When it does, I think about David — just a kid with a slingshot, standing in front of a giant.
The world screamed Goliath.
But God whispered, Watch this.
One small, ridiculous-looking act of faith took down what terrified everyone else.
It’s like God’s way of reminding us: it was never about being big enough, brave enough, or ready enough.
It was always about Him being enough.

I used to think faith was about getting it right — the right prayers, the right feelings, the right schedule for “quiet time.”
Now I think it’s about showing up when everything in you wants to hide.

I mean, look at the people God worked with. The Bible is full of examples.
They weren’t superheroes of holiness.
They were just… people.
Abraham took off without a map. Sarah laughed at God.
Noah built a boat nowhere near water. Rahab’s past wasn’t exactly Sunday-school material.
None of them were “enough.” And somehow, that’s exactly who God picked — the same ones we now call heroes of faith.

Which makes me wonder — maybe the whole point isn’t to be impressive.
Maybe it’s just to be available.

There’s a strange freedom in realizing God doesn’t need my résumé.
He’s not scrolling through my life thinking, “Hmm, she’d be more useful if she volunteered more, had more followers, or had her life more together.”

If anything, He seems to specialize in using people mid-mess.
While they’re doubting.
While they’re tired.
While they’re halfway convinced they’re doing everything wrong.

Because that’s when there’s room for Him to work.

“But He said to me, ‘My grace is sufficient for you, for my power is made perfect in weakness.’
Therefore I will boast all the more gladly about my weaknesses, so that Christ’s power may rest on me.”
— 2 Corinthians 12:9

I forget that sometimes.
I think I have to hold it all together so He doesn’t regret picking me.
But maybe faith looks more like unclenching my fists than trying harder.

Some days I do believe that.
Other days, I scroll through social media and immediately lose it.

It’s like watching everyone else run marathons while I’m still tying my shoes.
Someone else is on a mission trip. Others having a great career changing the world.
And I’m over here asking God for the strength to not snap at the person who just cut in line.

But then I remember: God never said “Do great things.”
He said, “Be still.”
“Follow Me.”
“Come.”

That’s it.
No applause. No performance.
Just presence.

I used to want a clear calling, something glamorous or obvious.
Now I think faith might look like listening more than I speak.
Answering emails with grace.
Choosing not to spiral when things don’t go as planned.

Because faith isn’t always fire and thunder.
Sometimes it’s just showing up — weary, doubtful, coffee in hand — and saying, “Okay God, I’m here.”

The Bible shows over and over how God chooses foolish and weak people.

He uses people who forget, who fall apart, who laugh at the wrong time, who need grace for breakfast.

People like me.

If that’s you too, you’re in good company.

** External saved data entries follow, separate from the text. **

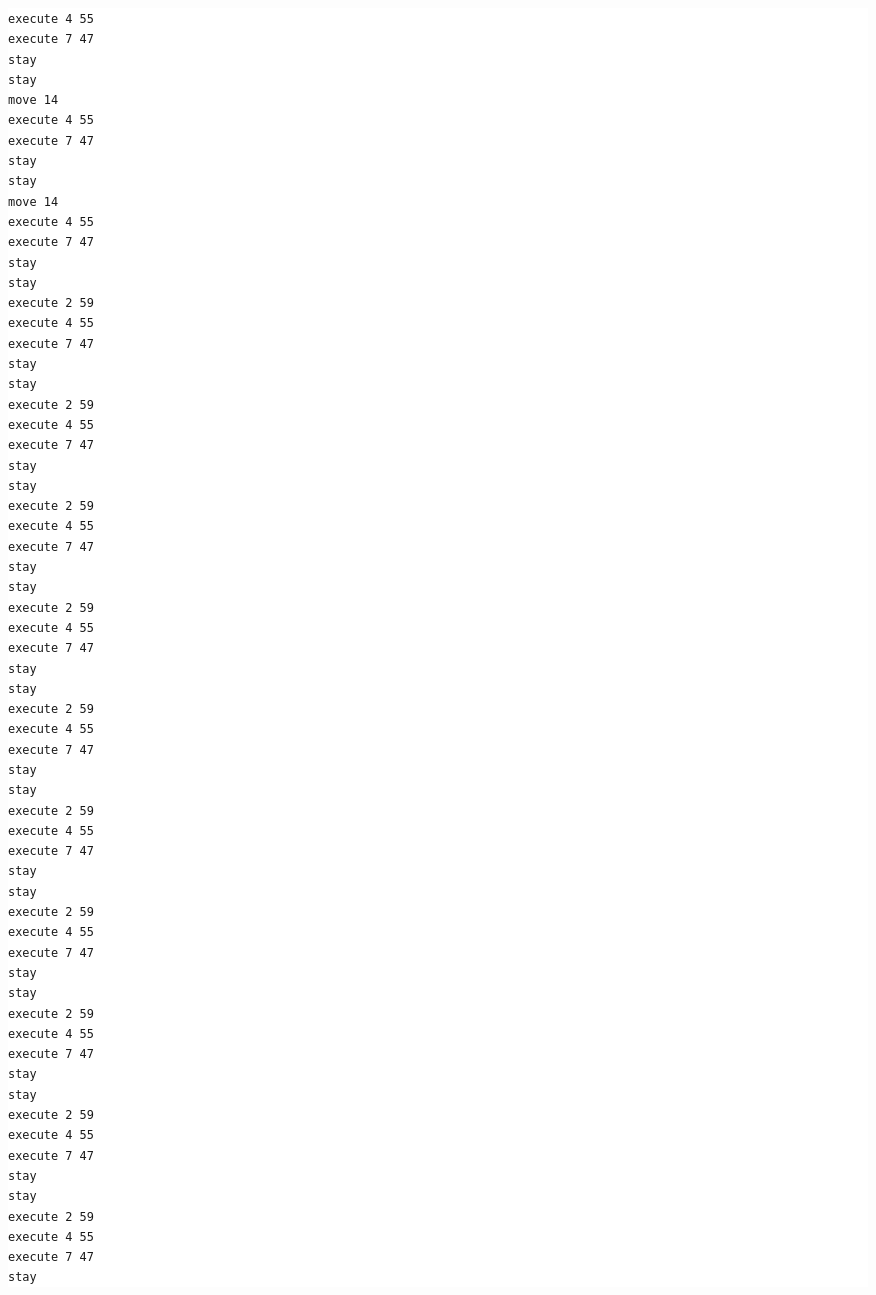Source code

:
 ```
execute 4 55
execute 7 47
stay
stay
move 14
execute 4 55
execute 7 47
stay
stay
move 14
execute 4 55
execute 7 47
stay
stay
execute 2 59
execute 4 55
execute 7 47
stay
stay
execute 2 59
execute 4 55
execute 7 47
stay
stay
execute 2 59
execute 4 55
execute 7 47
stay
stay
execute 2 59
execute 4 55
execute 7 47
stay
stay
execute 2 59
execute 4 55
execute 7 47
stay
stay
execute 2 59
execute 4 55
execute 7 47
stay
stay
execute 2 59
execute 4 55
execute 7 47
stay
stay
execute 2 59
execute 4 55
execute 7 47
stay
stay
execute 2 59
execute 4 55
execute 7 47
stay
stay
execute 2 59
execute 4 55
execute 7 47
stay
```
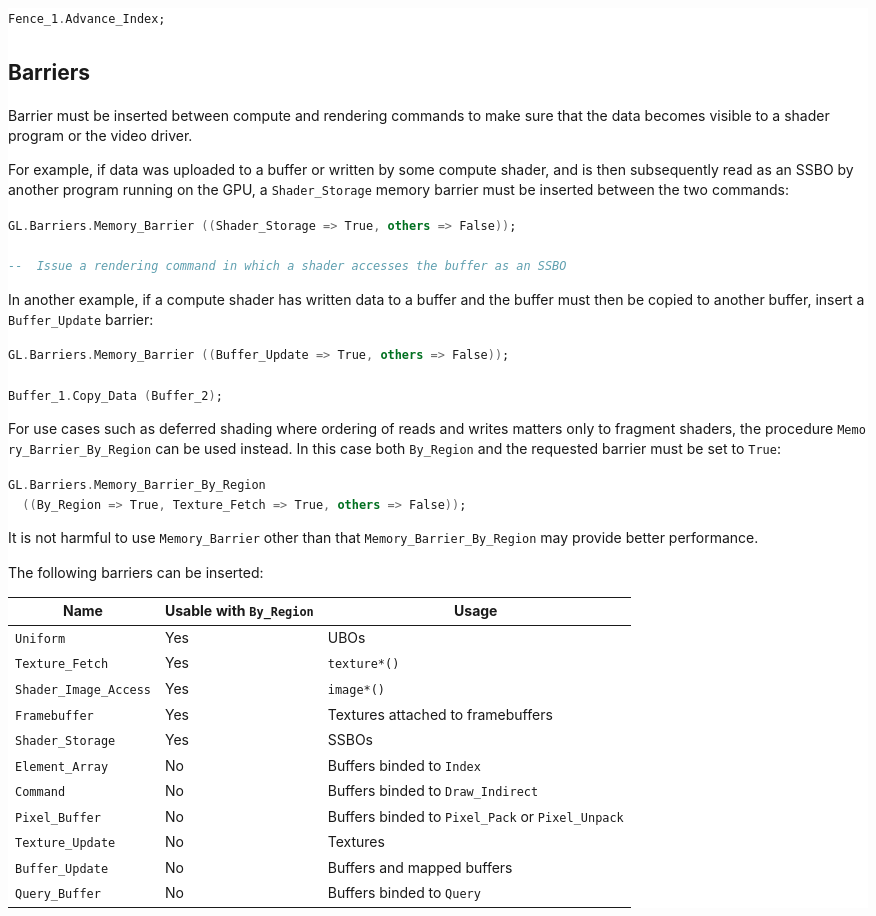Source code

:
 ```ada
Fence_1.Advance_Index;
```

## Barriers

Barrier must be inserted between compute and rendering commands to make
sure that the data becomes visible to a shader program or the video driver.

For example, if data was uploaded to a buffer or written by some compute
shader, and is then subsequently read as an SSBO by another program running
on the GPU, a `Shader_Storage` memory barrier must be inserted between the
two commands:

```ada
GL.Barriers.Memory_Barrier ((Shader_Storage => True, others => False));

--  Issue a rendering command in which a shader accesses the buffer as an SSBO
```

In another example, if a compute shader has written data to a buffer and
the buffer must then be copied to another buffer, insert a `Buffer_Update`
barrier:

```ada
GL.Barriers.Memory_Barrier ((Buffer_Update => True, others => False));

Buffer_1.Copy_Data (Buffer_2);
```

For use cases such as deferred shading where ordering of reads and writes
matters only to fragment shaders, the procedure `Memory_Barrier_By_Region`
can be used instead. In this case both `By_Region` and the requested barrier
must be set to `True`:

```ada
GL.Barriers.Memory_Barrier_By_Region
  ((By_Region => True, Texture_Fetch => True, others => False));
```

It is not harmful to use `Memory_Barrier` other than that
`Memory_Barrier_By_Region` may provide better performance.

The following barriers can be inserted:

| Name                  | Usable with `By_Region` | Usage                             |
|-----------------------|-------------------------|-----------------------------------|
| `Uniform`             | Yes                     | UBOs                              |
| `Texture_Fetch`       | Yes                     | `texture*()`                      |
| `Shader_Image_Access` | Yes                     | `image*()`                        |
| `Framebuffer`         | Yes                     | Textures attached to framebuffers |
| `Shader_Storage`      | Yes                     | SSBOs                             |
| `Element_Array`       | No                      | Buffers binded to `Index`         |
| `Command`             | No                      | Buffers binded to `Draw_Indirect` |
| `Pixel_Buffer`        | No                      | Buffers binded to `Pixel_Pack` or `Pixel_Unpack` |
| `Texture_Update`      | No                      | Textures                          |
| `Buffer_Update`       | No                      | Buffers and mapped buffers        |
| `Query_Buffer`        | No                      | Buffers binded to `Query`         |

So when that voice says, “You’re not enough,”
maybe you don’t need to argue with it.
Maybe you just say, “You’re right. But He is.”

There’s something strangely beautiful about that, isn’t there?
The Creator of everything — galaxies, oceans, mountains — looks at my messy, overthinking heart and says, “You. I want you.”

And He doesn’t flinch.
He doesn’t wait for me to improve.

He invites us — as we are — into His perfect plan.
Not because He needs us, but because He loves us.
He invites us into a story where weakness isn’t failure — it’s the space grace fills.
Where “not enough” turns into “just right for what I’m doing.”

I don’t know where you’re at today.
Maybe you’re doubting, drifting, or holding on by a thread.
Maybe you’re tired of trying to earn love you already have.

Just know this:
You’re not too late.
You’re not too ordinary.
You’re not too anything.

God’s not looking for the most qualified.
He’s looking for the most willing.

And when you ask, “Why me, God?”
I think He smiles and says, “Why not?”

Maybe “enough” was never the goal.
Maybe it’s just learning to live loved — right in the middle of your cracks and chaos.

Because that’s where grace does its best work.